PUREVQ-GAN: Defending Data Poisoning Attacks through Vector-Quantized Bottlenecks
Alexander Branch, Omead Pooladzandi, Radin Khosraviani, Sunay Gajanan Bhat, Jeffrey Jiang, Gregory Pottie
TL;DR
PureVQ-GAN defends against data poisoning by routing inputs through a discrete bottleneck learned by a VQ-GAN, with a GAN discriminator enforcing a natural-image distribution. The method destroys fine-grained poison signals while preserving semantics, enabling a single-pass purification that is over 50× faster than diffusion-based purifiers.
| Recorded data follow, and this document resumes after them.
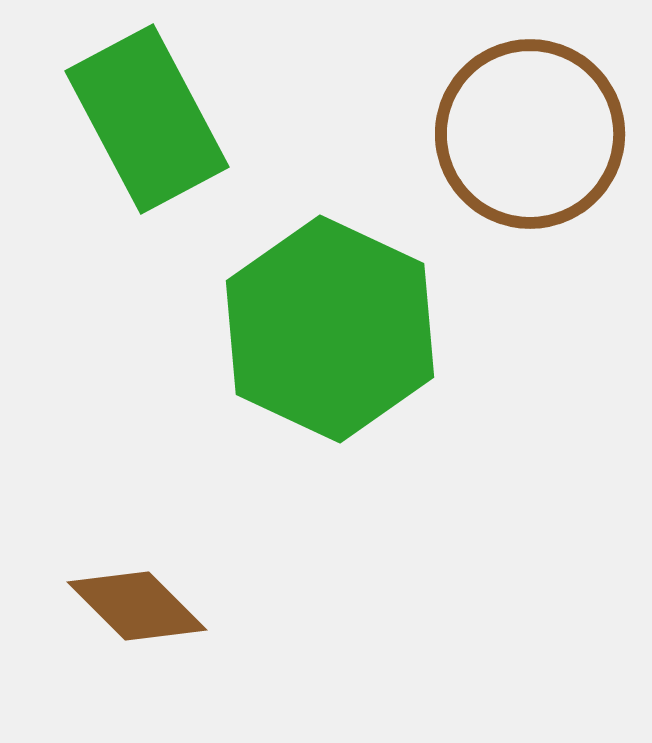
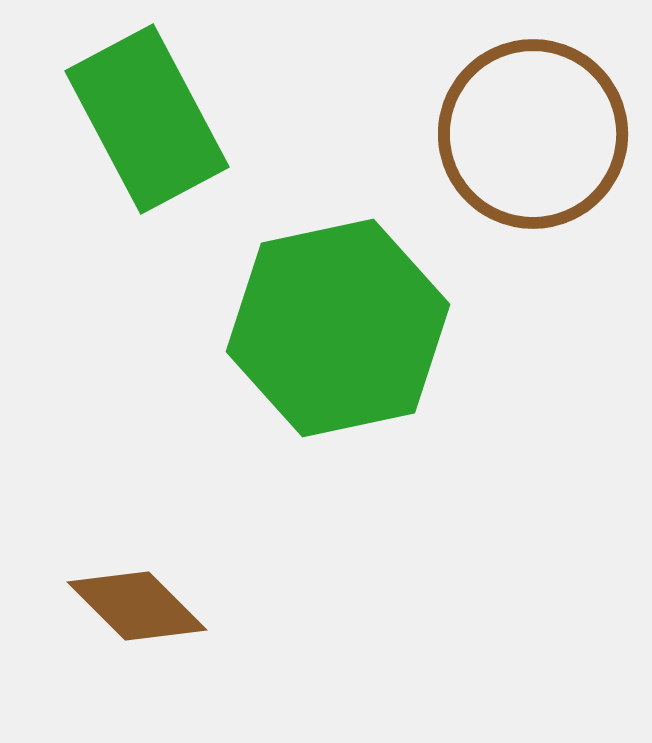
brown circle: moved 3 px right
green hexagon: moved 8 px right, 1 px up; rotated 23 degrees clockwise
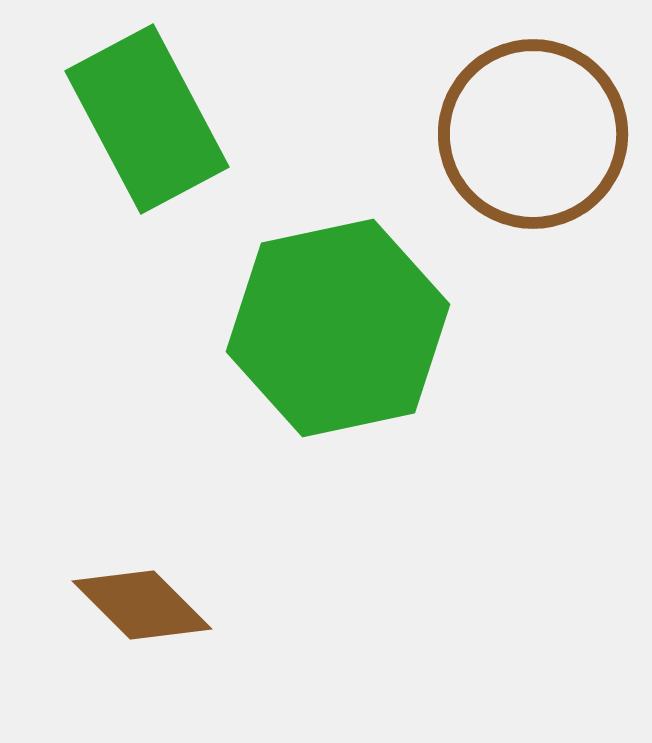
brown diamond: moved 5 px right, 1 px up
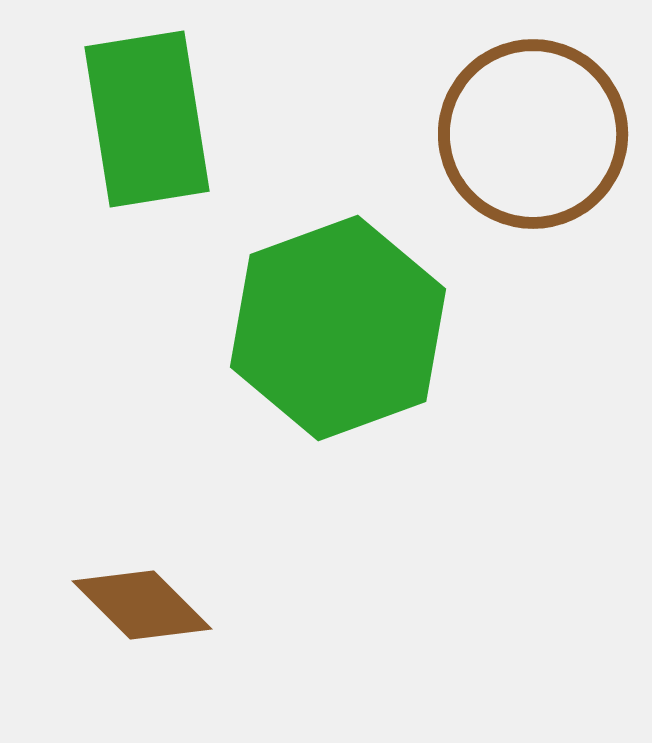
green rectangle: rotated 19 degrees clockwise
green hexagon: rotated 8 degrees counterclockwise
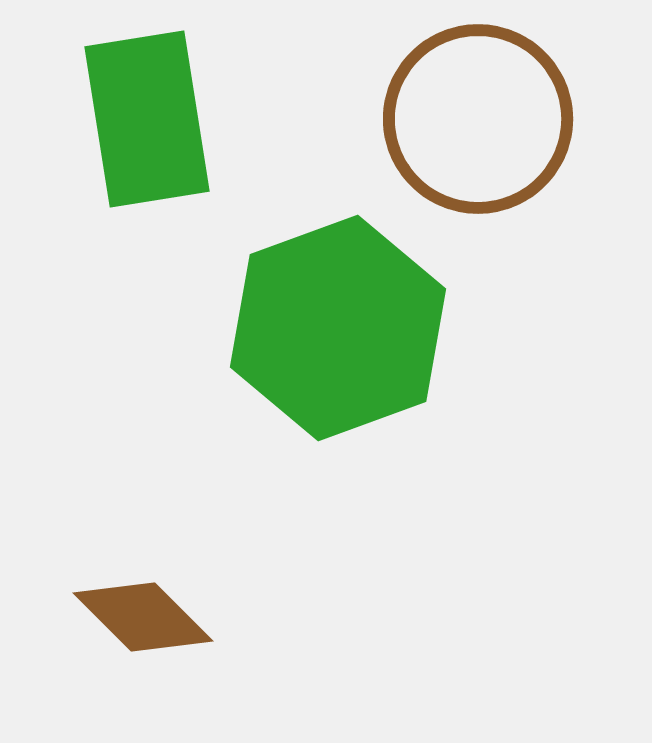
brown circle: moved 55 px left, 15 px up
brown diamond: moved 1 px right, 12 px down
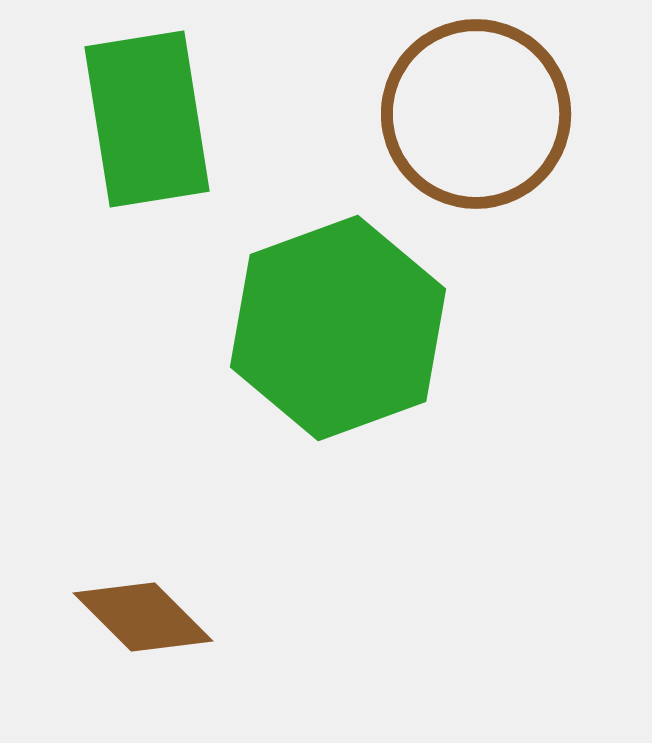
brown circle: moved 2 px left, 5 px up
On CIFAR-10, it achieves 0% PSR against Gradient Matching and Bullseye Polytope and 1.64% against Narcissus, while maintaining about 91-95% clean accuracy and PSNR > 40 dB for reconstructions. The approach is scalable to large models and offers practical deployment in real training pipelines, with ablations showing even small codebooks can eliminate poisons. This work introduces a fast, high-fidelity defense that leverages discrete bottlenecks to disrupt adversarial perturbations and uses a GAN prior to maintain output realism.
Abstract
We introduce PureVQ-GAN, a defense against data poisoning that forces backdoor triggers through a discrete bottleneck using Vector-Quantized VAE with GAN discriminator. By quantizing poisoned images through a learned codebook, PureVQ-GAN destroys fine-grained trigger patterns while preserving semantic content. A GAN discriminator ensures outputs match the natural image distribution, preventing reconstruction of out-of-distribution perturbations. On CIFAR-10, PureVQ-GAN achieves 0% poison success rate (PSR) against Gradient Matching and Bullseye Polytope attacks, and 1.64% against Narcissus while maintaining 91-95% clean accuracy. Unlike diffusion-based defenses requiring hundreds of iterative refinement steps, PureVQ-GAN is over 50x faster, making it practical for real training pipelines.